In adult males, the prostate frequently grows until it compresses and obstructs the urethra, causing recurrent urinary afflictions that negatively impact men’s life quality. Benign prostatic hyperplasia (BPH) is one of the primary causes of lower urinary tract symptoms in older males. The symptoms include frequent and/or involuntary urination, repeated interruptions of night’s sleep to urinate, urgency, and even bladder pain. BPH is found in 50% of men older than 50, and the percentage increases with age. It is one of the costliest and most prevalent diseases in older men.
When BPH requires surgical intervention, the methods of choice are either transurethral resection of the prostate (TURP) or Holmium laser enucleation of the prostate (HoLEP). Both methods cut a part of the prostate to release the pressure on the urethra, but this causes many side effects and one major downside: male infertility. HoLEP is currently replacing TURP as the standard treatment for enlarged prostates, but it requires trained personnel and is even more expensive than the already costly TURP.
Medical research continues to explore alternative BPH treatments. And prostatic artery embolization is one of the most promising.
Prostatic artery embolization (PAE)
Pioneered in 2009 by Portuguese urologist Joéo Martins Pisco, this technique consists of inserting a catheter through the urethra and injecting microspheres of resin to block the blood flow through a prostatic artery. With reduced blood supply, the prostate softens and shrinks in size, returning normal urinary function to men. Patients that undergo prostatic artery embolization are generally discharged in the same day. Patients frequently report immediate improvements in urinary function and few or no side effects.
PAE can be performed on prostates of any size. The minimally invasive technique is a promising and cheaper alternative for patients who cannot or are unwilling to undergo traditional surgical procedures. It has been employed at the Portuguese S. Louis Hospital, in Lisbon, since 2009, with a high rate of improvement among patients (>85%).

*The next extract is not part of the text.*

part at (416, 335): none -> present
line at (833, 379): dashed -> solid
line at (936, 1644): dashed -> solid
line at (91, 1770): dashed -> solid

Other health institutions around the world are now offering this treatment to patients, finding with similar results. The technique is being endorsed by an increasing number of internationally renowned urologists as an innovative and safe BPH treatment.

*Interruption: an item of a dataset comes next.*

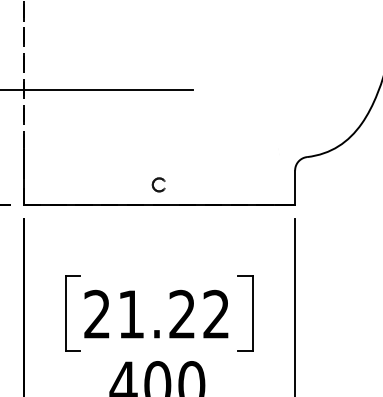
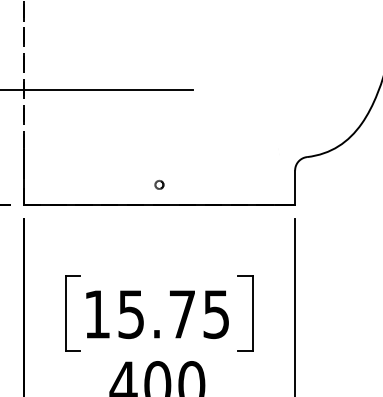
part at (158, 184) size: 15x16 px -> 11x10 px
text at (156, 314): 21.22 -> 15.75
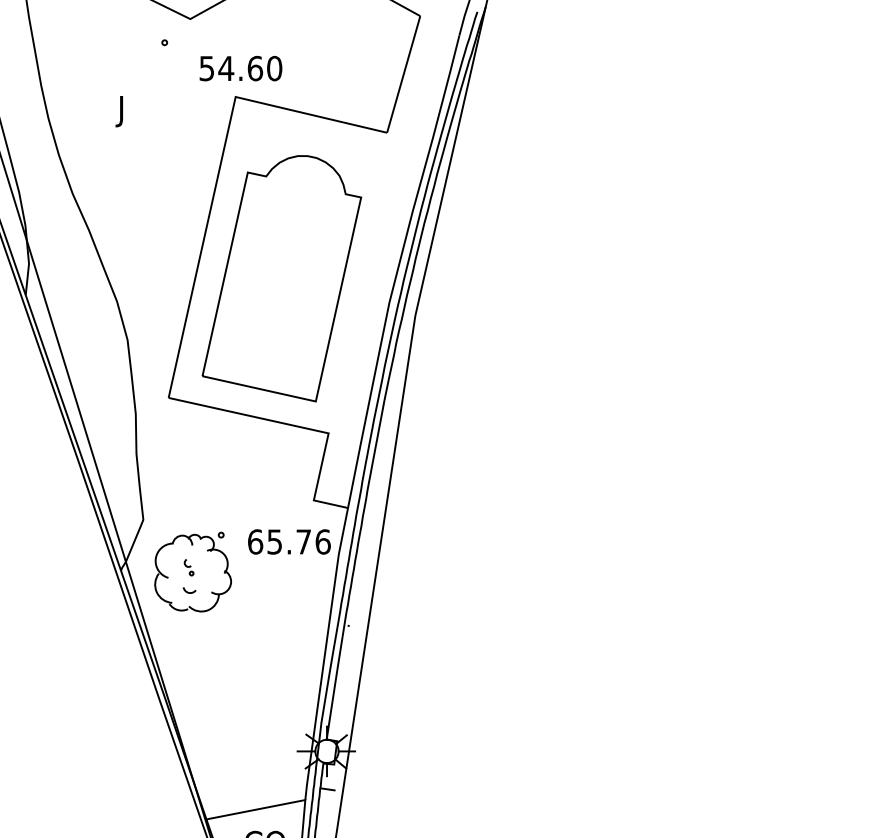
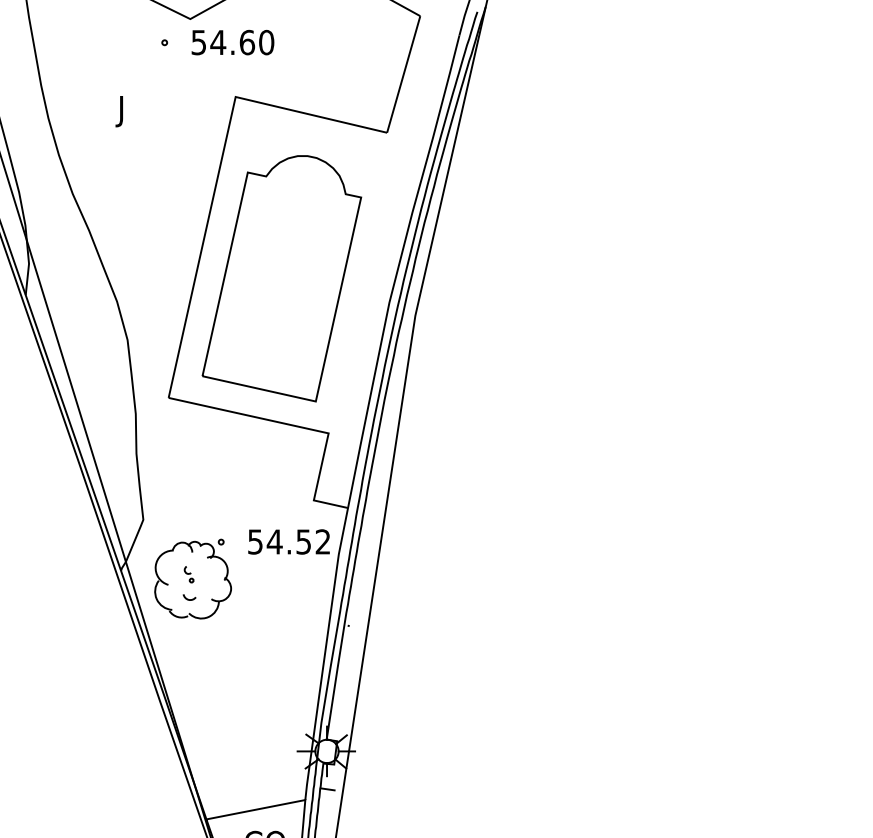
text at (240, 68) position: (240, 68) -> (232, 42)
text at (289, 541): 65.76 -> 54.52
part at (192, 571) position: (192, 571) -> (192, 578)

Ongoing research and debate
Despite many patients’ successful stories, it remains relatively unclear how exactly the mechanism behind the technique works. This is why PAE is still a matter of ongoing research. It also remains a non-consensual subject in the medical community, with many urologists arguing that there’s a lack of scientific data to corroborate the real effectiveness of prostatic artery embolization. The number of health institutions where PAE is performed also remains relatively low, although it is rapidly increasing.